# EXCERPTED DATA:
--

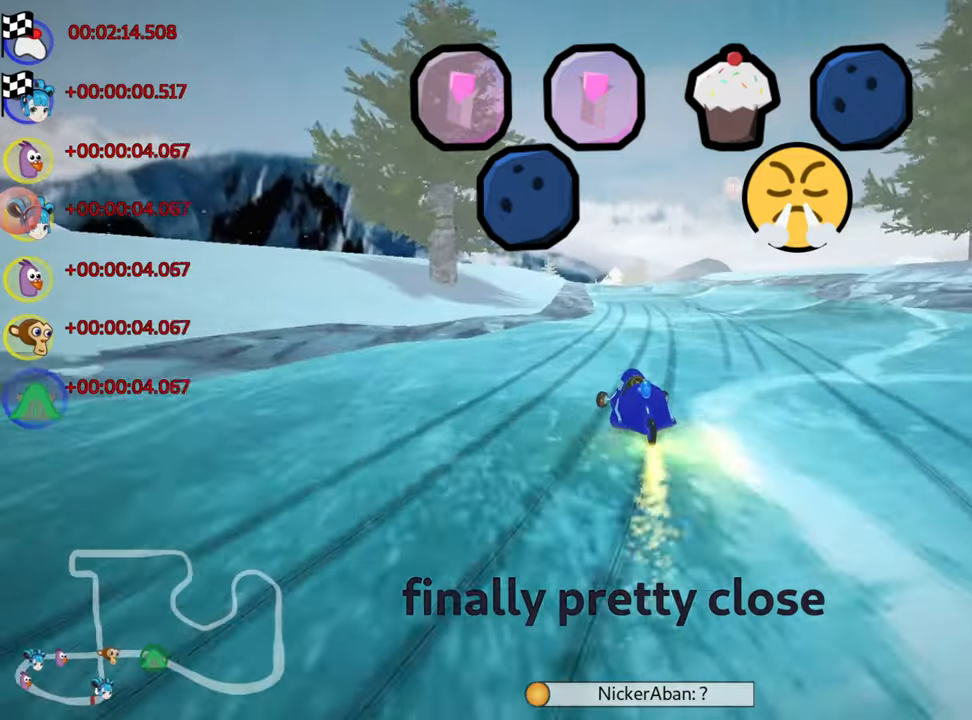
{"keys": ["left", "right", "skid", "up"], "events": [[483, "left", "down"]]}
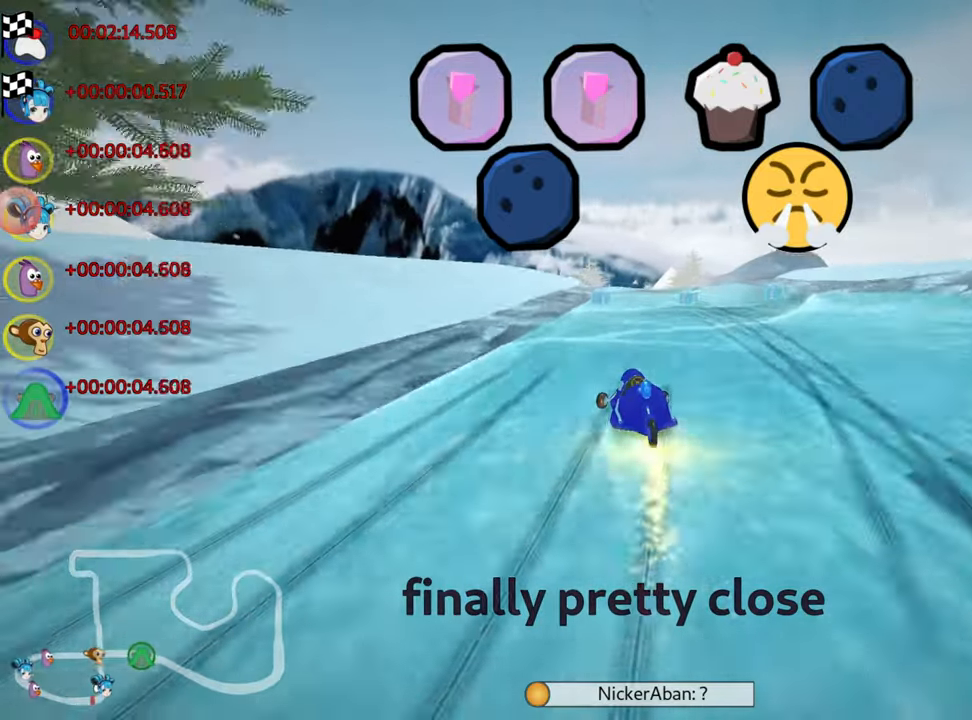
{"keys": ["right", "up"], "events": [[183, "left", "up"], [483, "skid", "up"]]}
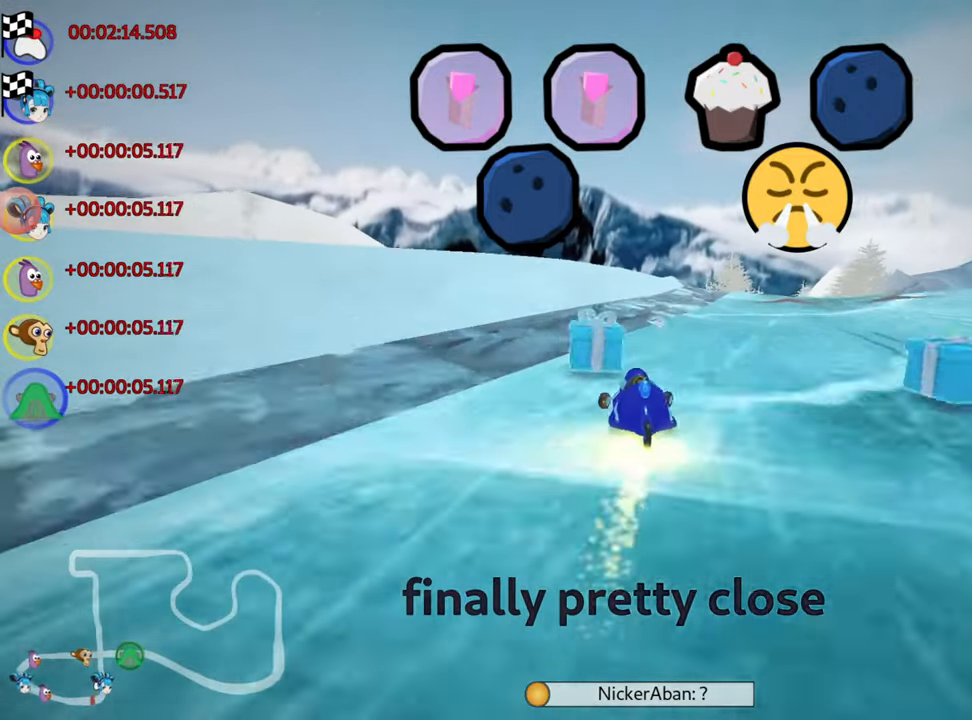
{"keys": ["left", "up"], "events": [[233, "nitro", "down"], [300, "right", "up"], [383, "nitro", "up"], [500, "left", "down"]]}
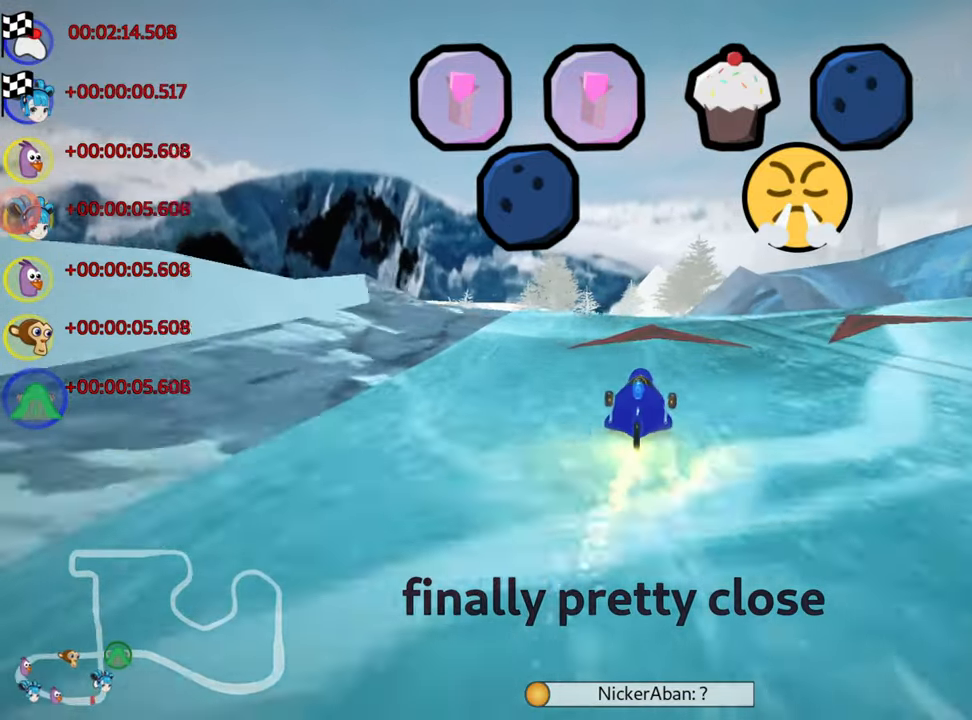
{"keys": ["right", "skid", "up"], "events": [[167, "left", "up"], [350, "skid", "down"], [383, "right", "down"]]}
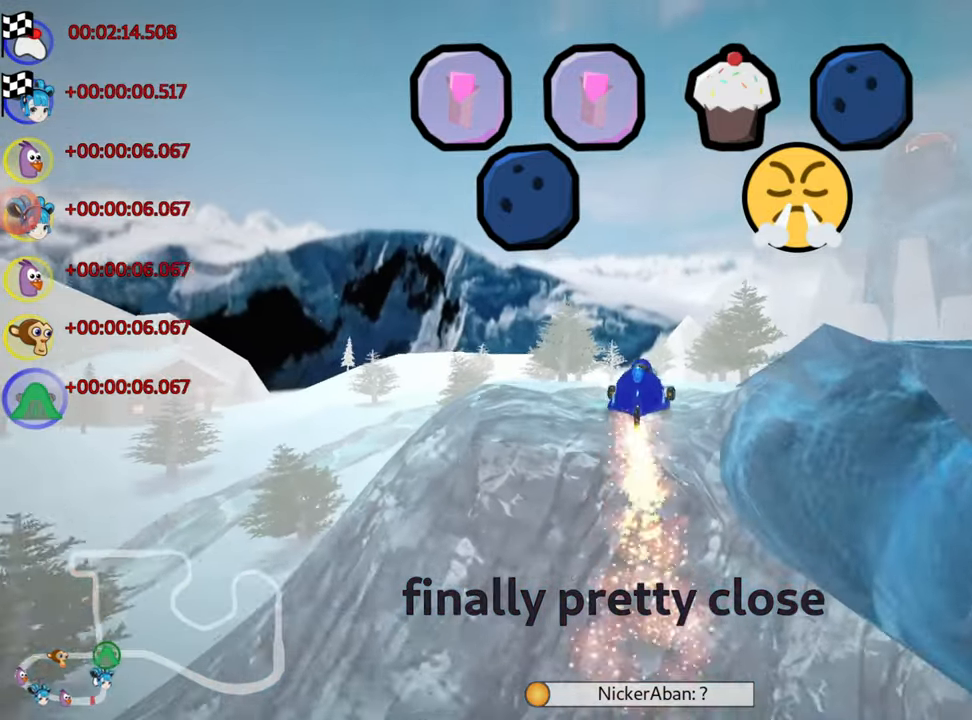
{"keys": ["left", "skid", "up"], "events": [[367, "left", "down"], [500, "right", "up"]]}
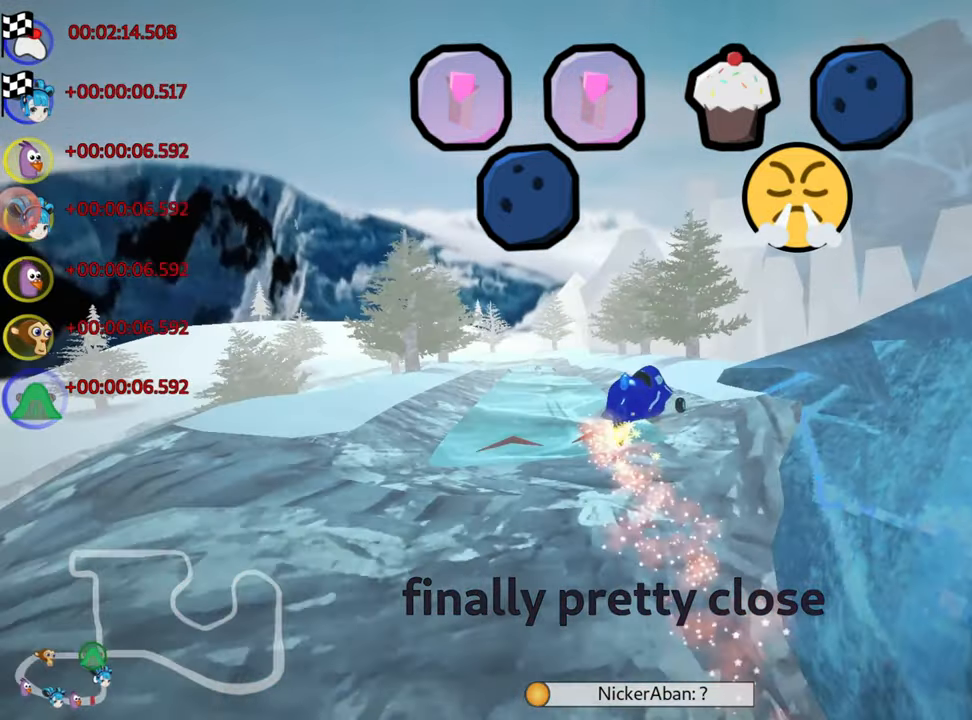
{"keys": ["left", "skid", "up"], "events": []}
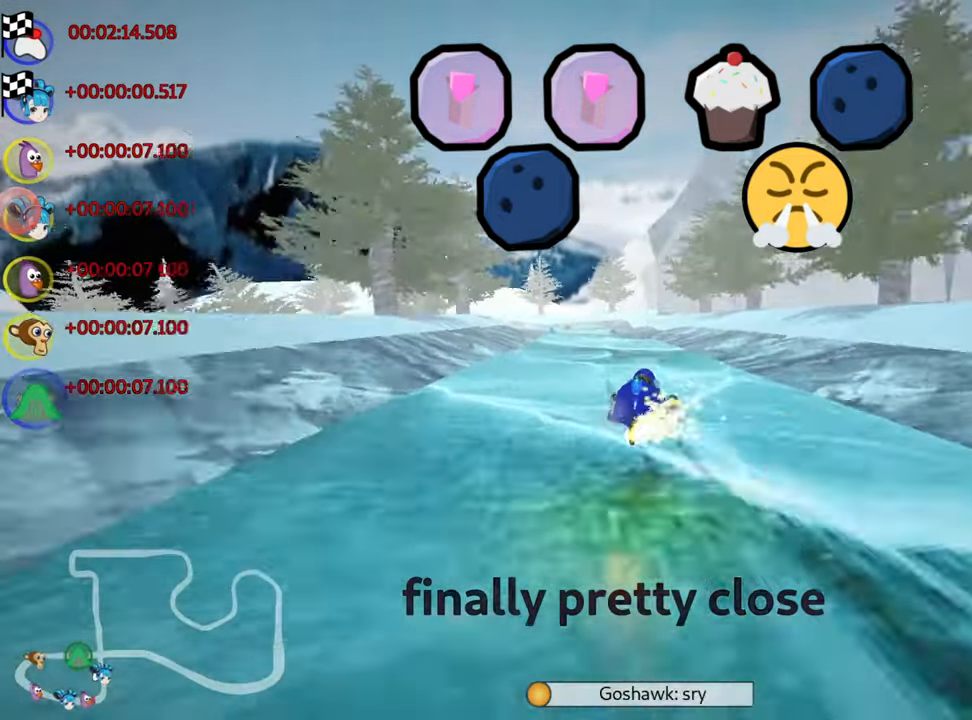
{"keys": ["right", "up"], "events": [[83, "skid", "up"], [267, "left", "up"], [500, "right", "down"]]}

--

# TASK STATEMENT:
Once the pictures are removed, copy the material above exactly.

# ANSWER SPACE:
{"keys": ["left", "right", "skid", "up"], "events": [[483, "left", "down"]]}
{"keys": ["right", "up"], "events": [[183, "left", "up"], [483, "skid", "up"]]}
{"keys": ["left", "up"], "events": [[233, "nitro", "down"], [300, "right", "up"], [383, "nitro", "up"], [500, "left", "down"]]}
{"keys": ["right", "skid", "up"], "events": [[167, "left", "up"], [350, "skid", "down"], [383, "right", "down"]]}
{"keys": ["left", "skid", "up"], "events": [[367, "left", "down"], [500, "right", "up"]]}
{"keys": ["left", "skid", "up"], "events": []}
{"keys": ["right", "up"], "events": [[83, "skid", "up"], [267, "left", "up"], [500, "right", "down"]]}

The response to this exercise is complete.